To date, Surna has now completed over 200 large, commercial projects throughout North America. 

Keen gets personal enjoyment from projects that are innovating on the recycling or upcycling of resources.

”Right now we're working on a project in California and we're integrating the waste heat from the CHP plant into the climate control system. Anytime we can reuse energy, I'm all about it,” shares Keen.

She also believes that solving the energy problem for controlled environment agriculture is the industry’s next big step. 

“[The CEA industry is] going to have to improve its cost of operation. Our cost of production is going to have to decline, and a huge piece of that is driving down those energy costs. And I like where [Surna is] sitting to help people do that,” states Keen.

Adding Food to the Mix

As Keen tells the story of Surna, she emphasizes that they were always crop agnostic, and since the very beginning she has had a passion for indoor food facilities.

“Talk to anybody in our office and they'll tell you how long I’ve been on my soapbox about how food in indoor facilities is going to be a huge deal,” says Keen.

Recent geopolitical events, the supply chain disruption caused by the coronavirus, and the increasing effects of climate change have reaffirmed Keen’s belief that CEA is a crucial part of our future and our ability to ensure food security.
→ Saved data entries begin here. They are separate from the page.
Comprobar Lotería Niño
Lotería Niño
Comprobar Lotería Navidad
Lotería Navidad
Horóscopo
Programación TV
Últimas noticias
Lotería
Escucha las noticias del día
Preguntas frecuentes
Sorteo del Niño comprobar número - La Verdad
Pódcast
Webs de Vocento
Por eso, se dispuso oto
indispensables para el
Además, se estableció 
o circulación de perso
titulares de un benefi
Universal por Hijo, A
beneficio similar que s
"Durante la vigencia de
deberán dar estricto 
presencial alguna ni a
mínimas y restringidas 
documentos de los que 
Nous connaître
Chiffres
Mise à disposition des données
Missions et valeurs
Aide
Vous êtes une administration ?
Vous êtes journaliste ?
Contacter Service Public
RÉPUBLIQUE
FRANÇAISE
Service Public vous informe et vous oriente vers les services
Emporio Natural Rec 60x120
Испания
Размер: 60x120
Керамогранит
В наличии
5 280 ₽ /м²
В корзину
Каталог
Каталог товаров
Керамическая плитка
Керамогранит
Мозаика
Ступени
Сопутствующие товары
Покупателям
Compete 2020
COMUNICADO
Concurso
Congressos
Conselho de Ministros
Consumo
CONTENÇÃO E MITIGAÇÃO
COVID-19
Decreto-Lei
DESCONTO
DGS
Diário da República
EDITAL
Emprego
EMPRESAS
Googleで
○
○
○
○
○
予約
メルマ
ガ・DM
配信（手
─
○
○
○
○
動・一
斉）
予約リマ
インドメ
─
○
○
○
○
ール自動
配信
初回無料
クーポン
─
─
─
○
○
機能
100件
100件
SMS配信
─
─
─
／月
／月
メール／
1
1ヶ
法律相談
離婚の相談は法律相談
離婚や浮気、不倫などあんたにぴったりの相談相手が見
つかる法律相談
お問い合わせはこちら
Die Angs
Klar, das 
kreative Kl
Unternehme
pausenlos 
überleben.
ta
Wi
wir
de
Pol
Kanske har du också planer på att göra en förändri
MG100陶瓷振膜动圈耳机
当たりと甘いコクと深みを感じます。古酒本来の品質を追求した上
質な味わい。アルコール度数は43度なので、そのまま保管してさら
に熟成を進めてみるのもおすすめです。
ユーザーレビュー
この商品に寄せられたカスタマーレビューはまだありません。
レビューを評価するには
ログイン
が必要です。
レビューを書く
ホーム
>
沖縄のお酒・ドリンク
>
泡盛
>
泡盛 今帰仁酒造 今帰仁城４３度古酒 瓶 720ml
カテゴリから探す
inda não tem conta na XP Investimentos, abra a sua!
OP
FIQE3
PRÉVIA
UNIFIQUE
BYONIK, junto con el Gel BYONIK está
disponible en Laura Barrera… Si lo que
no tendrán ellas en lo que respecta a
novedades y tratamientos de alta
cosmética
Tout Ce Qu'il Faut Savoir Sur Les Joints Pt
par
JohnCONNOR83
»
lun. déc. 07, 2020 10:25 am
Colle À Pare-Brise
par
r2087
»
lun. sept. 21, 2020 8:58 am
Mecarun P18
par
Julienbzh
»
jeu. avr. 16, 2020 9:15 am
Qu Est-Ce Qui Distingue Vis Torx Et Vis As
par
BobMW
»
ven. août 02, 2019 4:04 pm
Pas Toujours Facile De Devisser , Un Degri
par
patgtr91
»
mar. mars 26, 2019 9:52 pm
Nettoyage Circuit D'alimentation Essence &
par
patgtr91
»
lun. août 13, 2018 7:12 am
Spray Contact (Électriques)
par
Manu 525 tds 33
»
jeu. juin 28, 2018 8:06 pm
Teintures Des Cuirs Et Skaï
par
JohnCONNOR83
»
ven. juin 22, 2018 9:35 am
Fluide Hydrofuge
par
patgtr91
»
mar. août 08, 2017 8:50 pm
Irrigation system in a vertical farm

“It just seems so strange that the one thing that we absolutely can't do without is so, so vulnerable to world events and supply chains and the cost of oil. Indoor cultivation is not going to solve world hunger, but it will certainly contribute to the solution. As it relates to climate change, the biggest thing for me was the ability to drastically minimize water consumption and eliminate waste when you're cultivating food in a controlled environment. So it's always been on our radar. And I would say our shift to food isn't really a shift – we've really just been waiting for the market to exist.”

Now that the market does exist, Surna is perfectly positioned to serve indoor farmers.

“A lot of what we do for food has very specific parallels to cannabis. They're not that different from each other. Maybe the amount of water that we’re irrigating or the method of irrigation is a little bit different. The target temperature and humidity that we’re trying to achieve is a little different, and we do more vertical and tiered growing in food than we do in cannabis. So it's not really a specific product shift on a large scale so much as a shift in the engineering calculations that define how you're going to apply a product. 

[Beyond that], the most significant difference is maintaining homogeneity within each of the racks. And I think most cultivators who grow in tiered racks will tell you that hotspots are something that they're really concerned about. So looking at that as an engineering puzzle to solve during the initial mechanical design, as opposed to [reacting to it] after the fact, is the way that we think about it.”